Material provided START

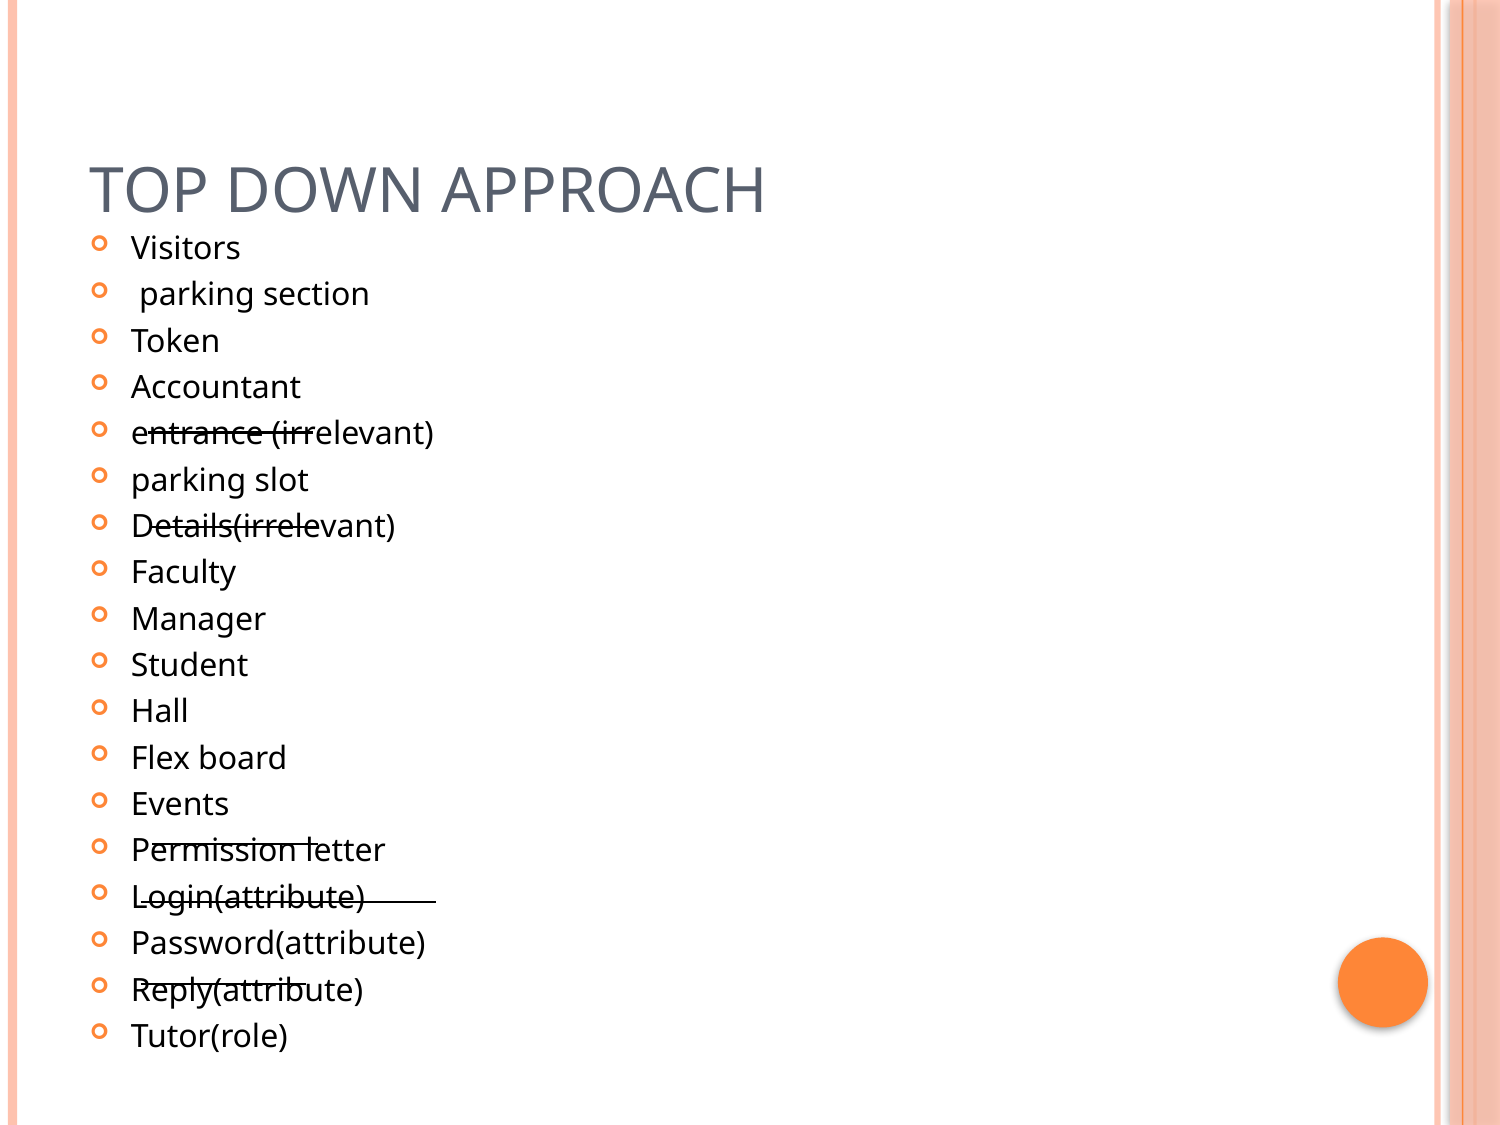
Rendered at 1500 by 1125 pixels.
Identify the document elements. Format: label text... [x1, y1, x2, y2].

list Visitors parking section Token Accountant entrance (irrelevant) parking slot Details(irrelevant) Faculty Manager Student Hall Flex board Events Permission letter Login(attribute) Password(attribute) Reply(attribute) Tutor(role) [75, 219, 1425, 1071]
title TOP DOWN APPROACH [75, 45, 1300, 219]
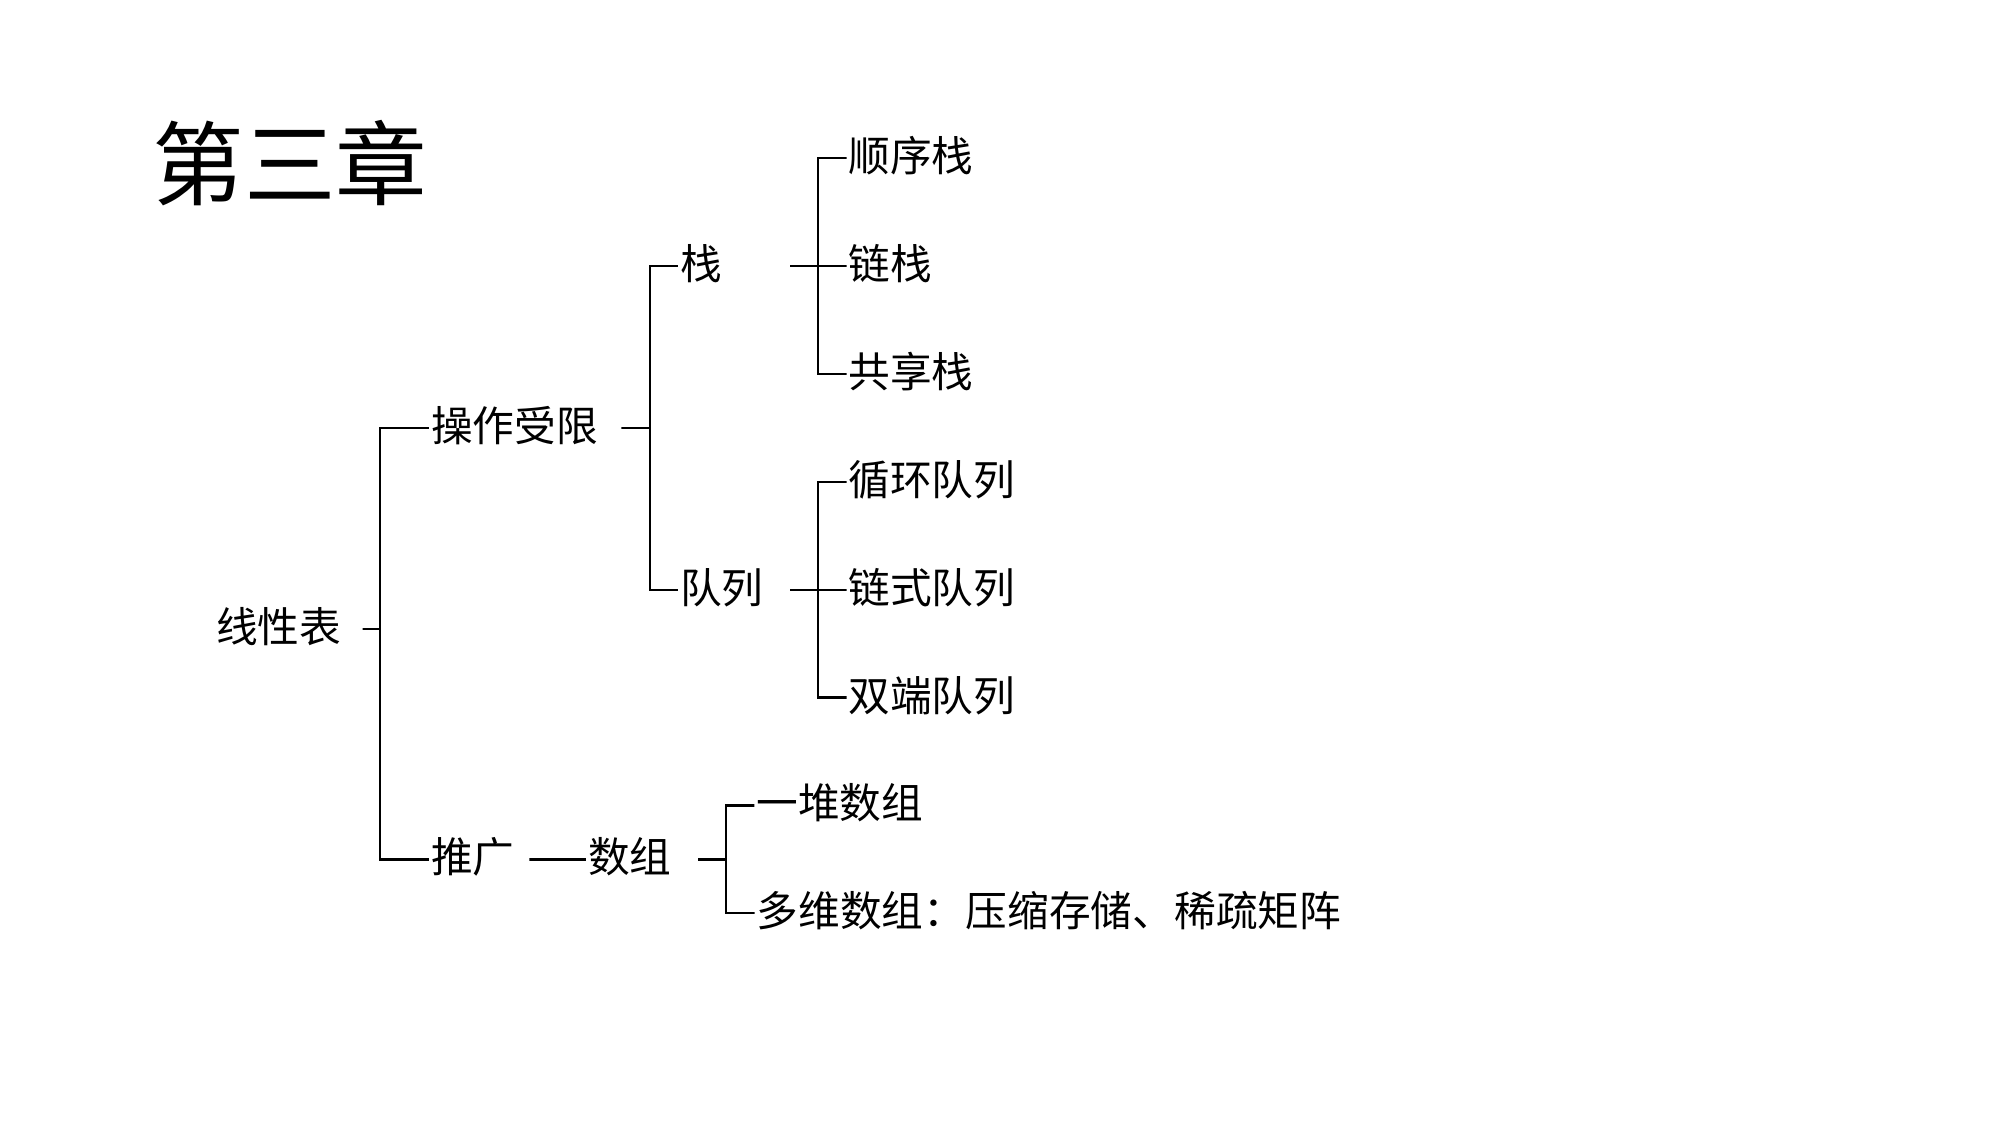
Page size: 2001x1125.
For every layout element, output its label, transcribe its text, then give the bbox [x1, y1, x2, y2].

title 第三章 [137, 59, 1863, 278]
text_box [191, 113, 1489, 958]
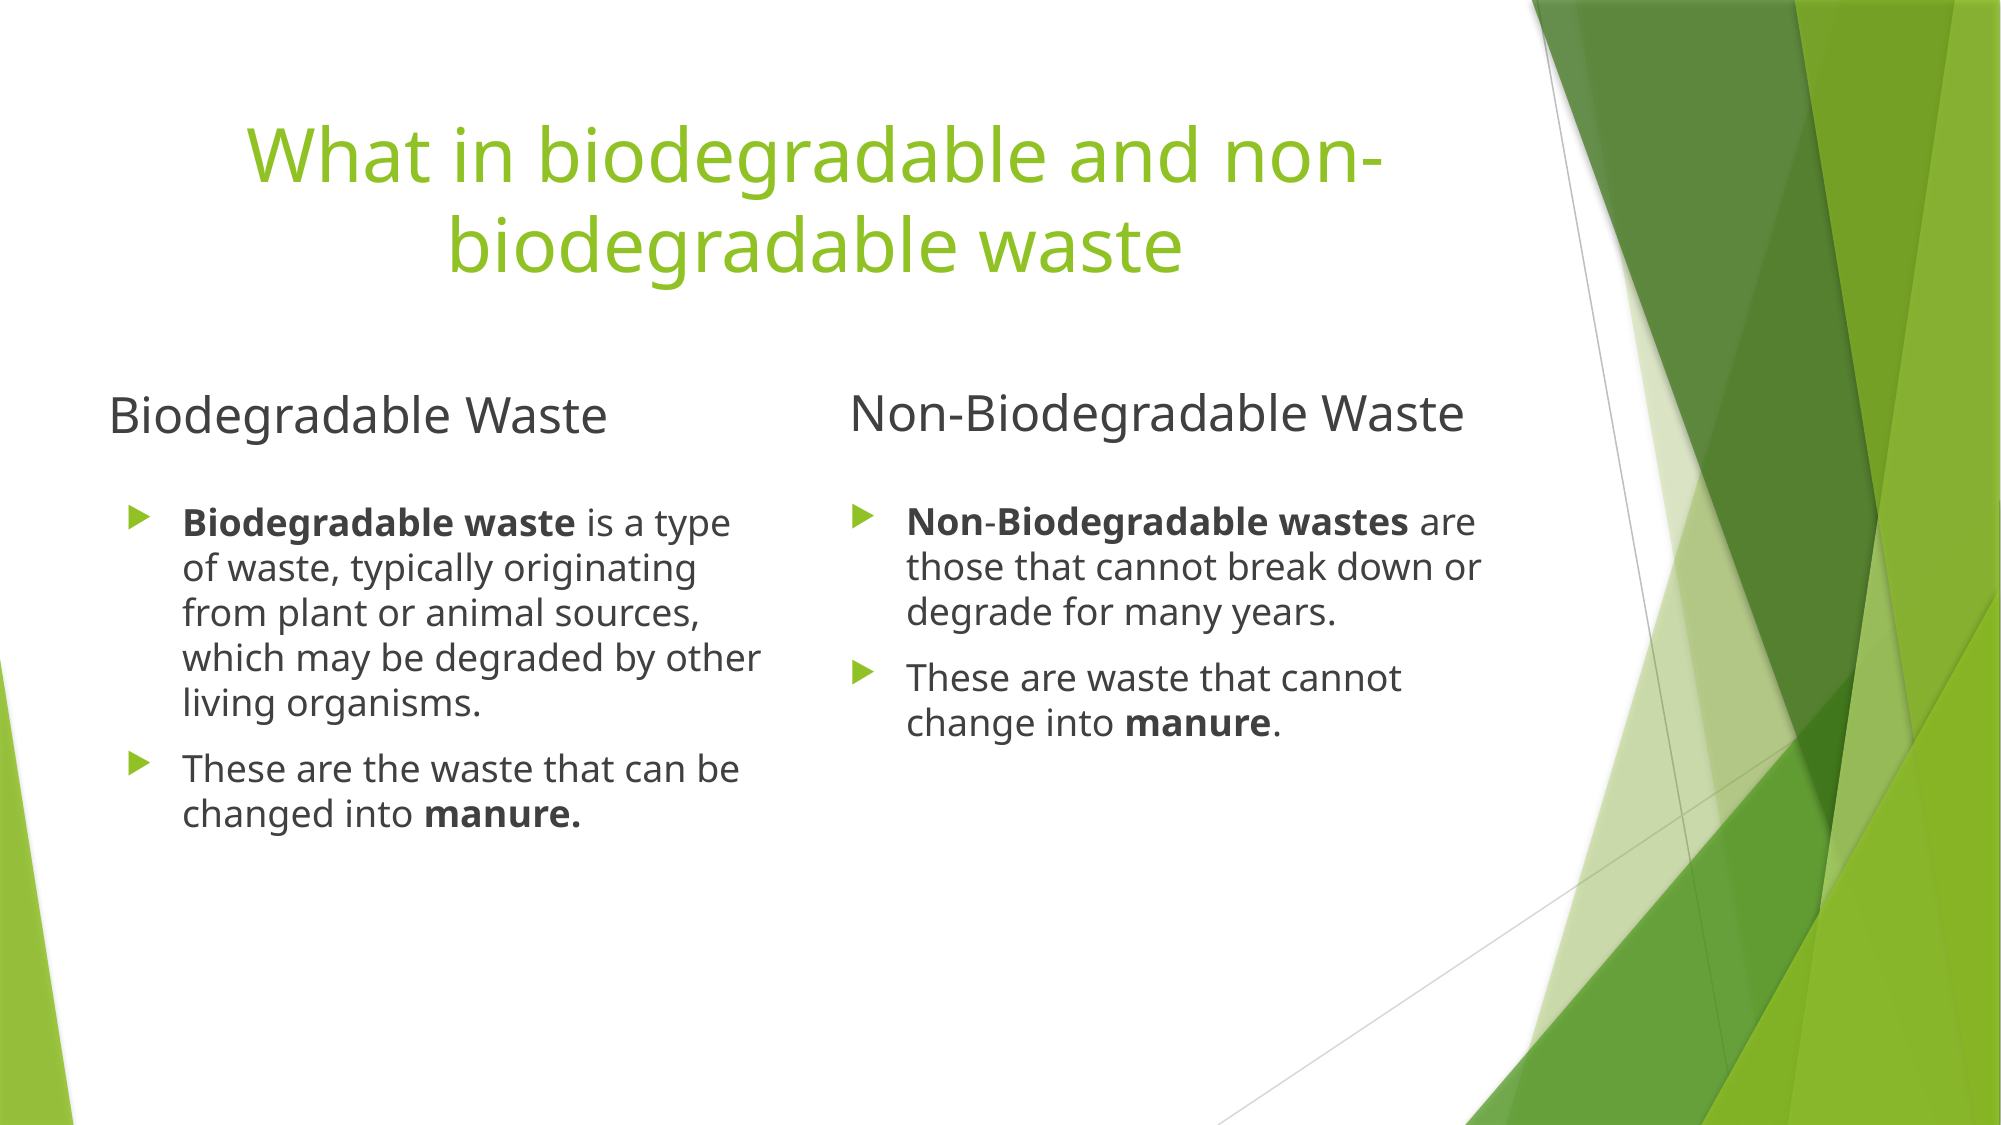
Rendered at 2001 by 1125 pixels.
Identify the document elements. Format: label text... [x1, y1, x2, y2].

title What in biodegradable and non-biodegradable waste [111, 99, 1522, 317]
list Non-Biodegradable wastes are those that cannot break down or degrade for many years. These are waste that cannot change into manure. [834, 490, 1522, 1033]
list Biodegradable waste is a type of waste, typically originating from plant or animal sources, which may be degraded by other living organisms. These are the waste that can be changed into manure. [110, 491, 798, 1034]
list Biodegradable Waste [15, 356, 702, 451]
list Non-Biodegradable Waste [834, 354, 1522, 449]
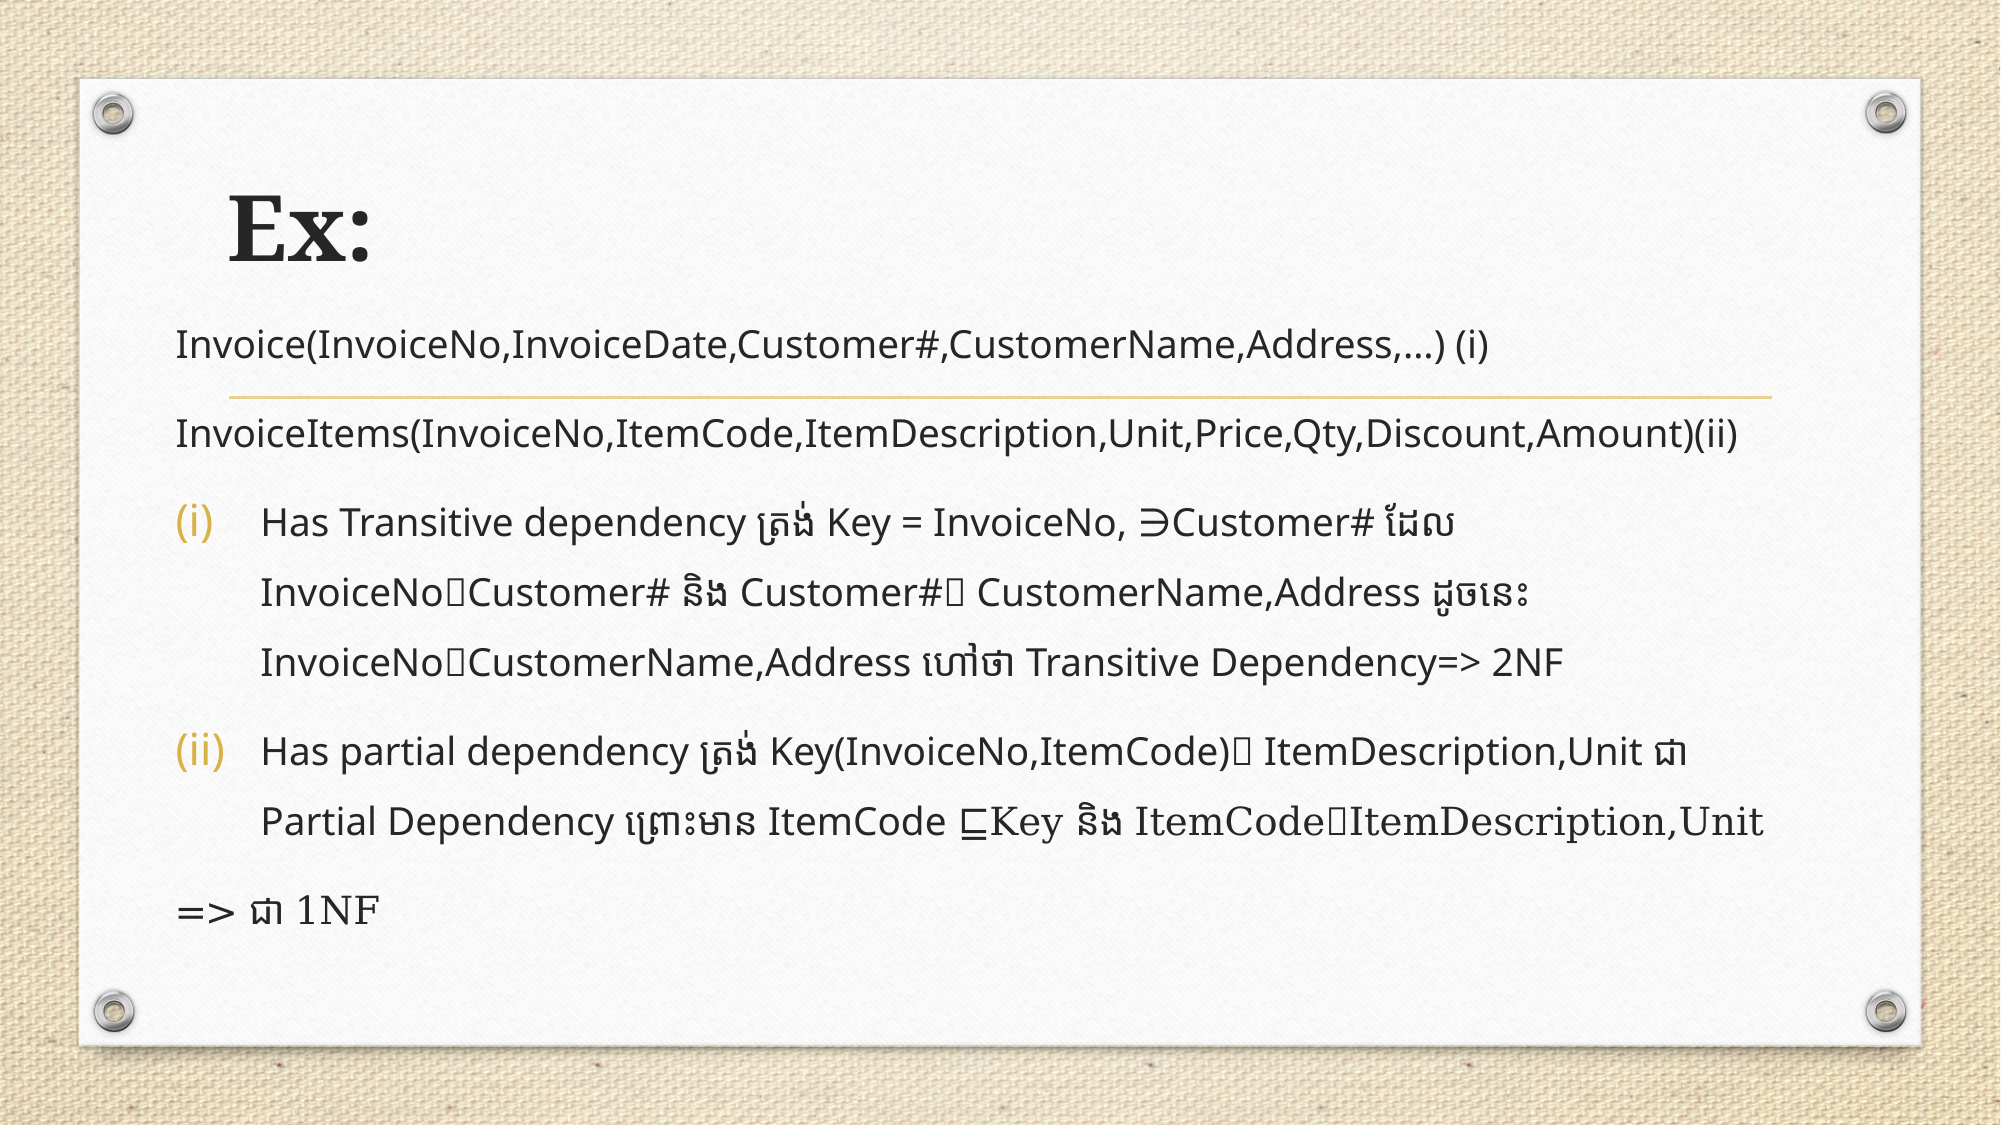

Material provided END

### Task directions:
Search the entries for the word "pixels". Copy every line where it occurs.

### Response box:
Rendered at 1500 by 1125 pixels.
Rendered at 2001 by 1125 pixels.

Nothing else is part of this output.